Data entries
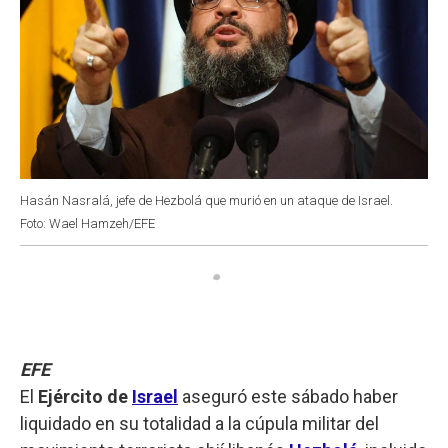
Hasán Nasralá, jefe de Hezbolá que murió en un ataque de Israel.
Foto: Wael Hamzeh/EFE
EFE
El
Ejército de
Israel
aseguró este sábado haber
liquidado en su totalidad a la cúpula militar del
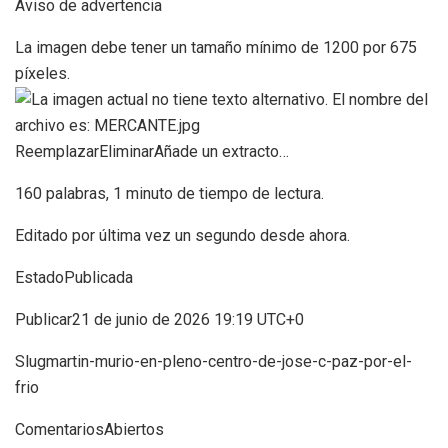
Aviso de advertencia
La imagen debe tener un tamaño mínimo de 1200 por 675
píxeles.
ReemplazarEliminarAñade un extracto…
160 palabras, 1 minuto de tiempo de lectura.
Editado por última vez un segundo desde ahora.
EstadoPublicada
Publicar21 de junio de 2026 19:19 UTC+0
Slugmartin-murio-en-pleno-centro-de-jose-c-paz-por-el-
frio
ComentariosAbiertos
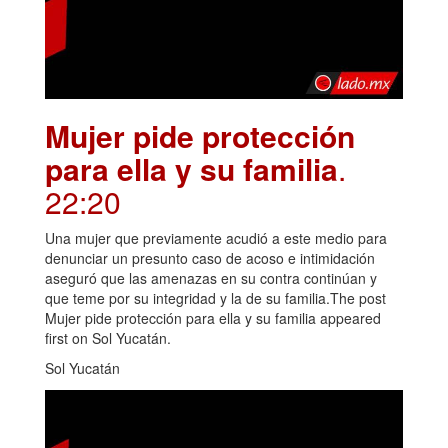
Mujer pide protección
para ella y su familia
.
22:20
Una mujer que previamente acudió a este medio para
denunciar un presunto caso de acoso e intimidación
aseguró que las amenazas en su contra continúan y
que teme por su integridad y la de su familia.The post
Mujer pide protección para ella y su familia appeared
first on Sol Yucatán.
Sol Yucatán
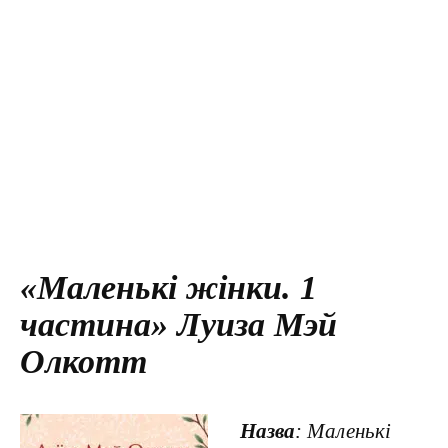
«Маленькі жінки. 1
частина» Луиза Мэй
Олкотт
Назва
: Маленькі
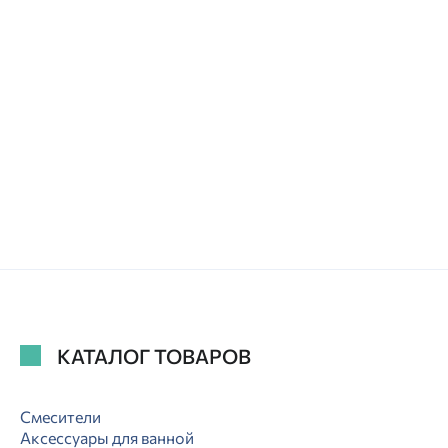
КАТАЛОГ ТОВАРОВ
Смесители
Аксессуары для ванной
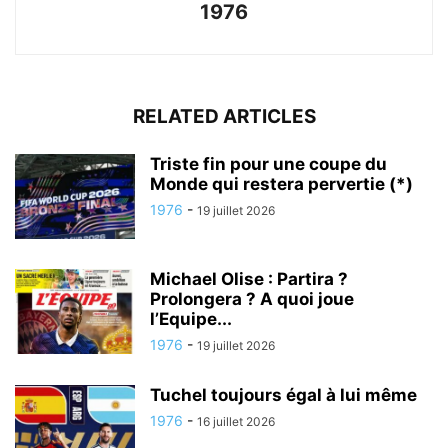
1976
RELATED ARTICLES
Triste fin pour une coupe du
Monde qui restera pervertie (*)
1976
-
19 juillet 2026
Michael Olise : Partira ?
Prolongera ? A quoi joue
l’Equipe...
1976
-
19 juillet 2026
Tuchel toujours égal à lui même
1976
-
16 juillet 2026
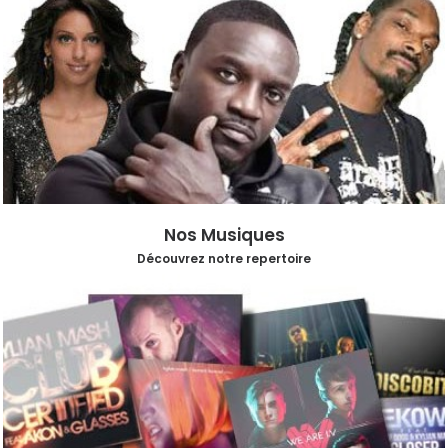
Nos Musiques
Découvrez notre repertoire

▶ _TASK TO CARRY OUT_: Write out the text of all the data again, replacing every "1976" with "1977" and leaving everything else unchanged. Leave the pictures out.

▶ _ANSWER TO THIS TASK_:
Hasán Nasralá, jefe de Hezbolá que murió en un ataque de Israel.
Foto: Wael Hamzeh/EFE
EFE
El
Ejército de
Israel
aseguró este sábado haber
liquidado en su totalidad a la cúpula militar del
Aviso de advertencia
La imagen debe tener un tamaño mínimo de 1200 por 675
píxeles.
ReemplazarEliminarAñade un extracto…
160 palabras, 1 minuto de tiempo de lectura.
Editado por última vez un segundo desde ahora.
EstadoPublicada
Publicar21 de junio de 2026 19:19 UTC+0
Slugmartin-murio-en-pleno-centro-de-jose-c-paz-por-el-
frio
ComentariosAbiertos
Mujer pide protección
para ella y su familia
.
22:20
Una mujer que previamente acudió a este medio para
denunciar un presunto caso de acoso e intimidación
aseguró que las amenazas en su contra continúan y
que teme por su integridad y la de su familia.The post
Mujer pide protección para ella y su familia appeared
first on Sol Yucatán.
Sol Yucatán
«Маленькі жінки. 1
частина» Луиза Мэй
Олкотт
Назва
: Маленькі
КАТАЛОГ ТОВАРОВ
Смесители
Аксессуары для ванной
1977
RELATED ARTICLES
Triste fin pour une coupe du
Monde qui restera pervertie (*)
1977
-
19 juillet 2026
Michael Olise : Partira ?
Prolongera ? A quoi joue
l’Equipe...
1977
-
19 juillet 2026
Tuchel toujours égal à lui même
1977
-
16 juillet 2026
Nos Musiques
Découvrez notre repertoire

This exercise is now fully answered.